WHAT YOU WILL DO
List each addition or change to the game that the endgame-content text below announces for veteran players.

DOCUMENT EXCERPT
And for those hardcore veterans, the development team hasn’t forgotten about that desired endgame content. Endgame loot will be added to provide more of a challenge, in addition to newly-added ladder challenges with leader boards and loot progression. These challenges will take the level and objective into consideration and will award players higher end loot for going above and beyond the basics. In addition to these challenges, there’s an overhaul of difficulties, including the possibility of adding an additional difficulty that will even change up enemies’ behavior in response to players’ tactics. This integration of changing AI with new difficulty adds even more required mastery to the game that will make it feel like new for veterans. Behaviors like ramping damage, which causes higher damage to staggered enemies, will affect champion and legend difficulties by again adding more combat possibilities to gameplay.

RECORD SET
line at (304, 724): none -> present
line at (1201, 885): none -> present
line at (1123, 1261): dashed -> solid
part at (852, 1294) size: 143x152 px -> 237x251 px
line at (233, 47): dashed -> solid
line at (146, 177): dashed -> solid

EXERCISE OUTPUT
- Endgame loot that provides more of a challenge
- Ladder challenges with leader boards and loot progression, which award higher-end loot
- An overhaul of difficulties
- A possible additional difficulty that changes enemies' behavior in response to players' tactics
- Behaviors such as ramping damage (higher damage to staggered enemies) affecting champion and legend difficulties